◆ Data for processing ◆
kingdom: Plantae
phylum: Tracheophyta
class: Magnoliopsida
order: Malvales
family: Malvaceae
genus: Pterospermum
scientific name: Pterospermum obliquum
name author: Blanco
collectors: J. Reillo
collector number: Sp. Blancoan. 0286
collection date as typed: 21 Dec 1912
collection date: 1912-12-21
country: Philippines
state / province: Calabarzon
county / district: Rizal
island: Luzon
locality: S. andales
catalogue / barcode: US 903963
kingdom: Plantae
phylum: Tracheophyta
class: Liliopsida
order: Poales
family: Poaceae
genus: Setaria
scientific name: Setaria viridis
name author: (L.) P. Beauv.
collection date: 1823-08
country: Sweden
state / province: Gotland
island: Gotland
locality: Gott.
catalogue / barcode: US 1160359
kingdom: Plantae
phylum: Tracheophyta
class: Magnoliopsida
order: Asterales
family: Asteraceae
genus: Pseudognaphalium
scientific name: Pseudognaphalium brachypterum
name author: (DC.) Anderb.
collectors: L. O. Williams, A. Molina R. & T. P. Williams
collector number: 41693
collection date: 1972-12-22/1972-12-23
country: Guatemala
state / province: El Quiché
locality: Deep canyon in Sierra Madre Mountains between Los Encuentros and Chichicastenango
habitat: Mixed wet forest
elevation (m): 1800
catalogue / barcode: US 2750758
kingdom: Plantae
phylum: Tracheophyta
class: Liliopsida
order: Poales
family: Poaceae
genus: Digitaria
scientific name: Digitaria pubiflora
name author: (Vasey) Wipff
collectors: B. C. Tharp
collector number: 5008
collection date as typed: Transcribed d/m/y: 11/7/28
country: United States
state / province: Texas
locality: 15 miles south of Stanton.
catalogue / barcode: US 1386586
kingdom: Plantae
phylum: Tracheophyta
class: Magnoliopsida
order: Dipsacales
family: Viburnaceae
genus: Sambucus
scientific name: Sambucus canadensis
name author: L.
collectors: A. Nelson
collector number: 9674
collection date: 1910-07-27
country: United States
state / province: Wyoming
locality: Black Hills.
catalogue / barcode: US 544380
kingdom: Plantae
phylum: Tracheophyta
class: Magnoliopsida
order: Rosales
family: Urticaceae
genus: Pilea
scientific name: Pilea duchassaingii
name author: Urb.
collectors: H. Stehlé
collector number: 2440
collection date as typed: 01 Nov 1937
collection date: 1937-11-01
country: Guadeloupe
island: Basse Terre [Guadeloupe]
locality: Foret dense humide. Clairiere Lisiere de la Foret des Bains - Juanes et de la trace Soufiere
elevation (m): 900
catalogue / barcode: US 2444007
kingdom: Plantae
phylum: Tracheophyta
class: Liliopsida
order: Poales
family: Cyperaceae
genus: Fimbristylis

◆ Problem requirements ◆
Can you print out all of the material above, line for line, without changing anything?

◆ Reply to the exercise ◆
kingdom: Plantae
phylum: Tracheophyta
class: Magnoliopsida
order: Malvales
family: Malvaceae
genus: Pterospermum
scientific name: Pterospermum obliquum
name author: Blanco
collectors: J. Reillo
collector number: Sp. Blancoan. 0286
collection date as typed: 21 Dec 1912
collection date: 1912-12-21
country: Philippines
state / province: Calabarzon
county / district: Rizal
island: Luzon
locality: S. andales
catalogue / barcode: US 903963
kingdom: Plantae
phylum: Tracheophyta
class: Liliopsida
order: Poales
family: Poaceae
genus: Setaria
scientific name: Setaria viridis
name author: (L.) P. Beauv.
collection date: 1823-08
country: Sweden
state / province: Gotland
island: Gotland
locality: Gott.
catalogue / barcode: US 1160359
kingdom: Plantae
phylum: Tracheophyta
class: Magnoliopsida
order: Asterales
family: Asteraceae
genus: Pseudognaphalium
scientific name: Pseudognaphalium brachypterum
name author: (DC.) Anderb.
collectors: L. O. Williams, A. Molina R. & T. P. Williams
collector number: 41693
collection date: 1972-12-22/1972-12-23
country: Guatemala
state / province: El Quiché
locality: Deep canyon in Sierra Madre Mountains between Los Encuentros and Chichicastenango
habitat: Mixed wet forest
elevation (m): 1800
catalogue / barcode: US 2750758
kingdom: Plantae
phylum: Tracheophyta
class: Liliopsida
order: Poales
family: Poaceae
genus: Digitaria
scientific name: Digitaria pubiflora
name author: (Vasey) Wipff
collectors: B. C. Tharp
collector number: 5008
collection date as typed: Transcribed d/m/y: 11/7/28
country: United States
state / province: Texas
locality: 15 miles south of Stanton.
catalogue / barcode: US 1386586
kingdom: Plantae
phylum: Tracheophyta
class: Magnoliopsida
order: Dipsacales
family: Viburnaceae
genus: Sambucus
scientific name: Sambucus canadensis
name author: L.
collectors: A. Nelson
collector number: 9674
collection date: 1910-07-27
country: United States
state / province: Wyoming
locality: Black Hills.
catalogue / barcode: US 544380
kingdom: Plantae
phylum: Tracheophyta
class: Magnoliopsida
order: Rosales
family: Urticaceae
genus: Pilea
scientific name: Pilea duchassaingii
name author: Urb.
collectors: H. Stehlé
collector number: 2440
collection date as typed: 01 Nov 1937
collection date: 1937-11-01
country: Guadeloupe
island: Basse Terre [Guadeloupe]
locality: Foret dense humide. Clairiere Lisiere de la Foret des Bains - Juanes et de la trace Soufiere
elevation (m): 900
catalogue / barcode: US 2444007
kingdom: Plantae
phylum: Tracheophyta
class: Liliopsida
order: Poales
family: Cyperaceae
genus: Fimbristylis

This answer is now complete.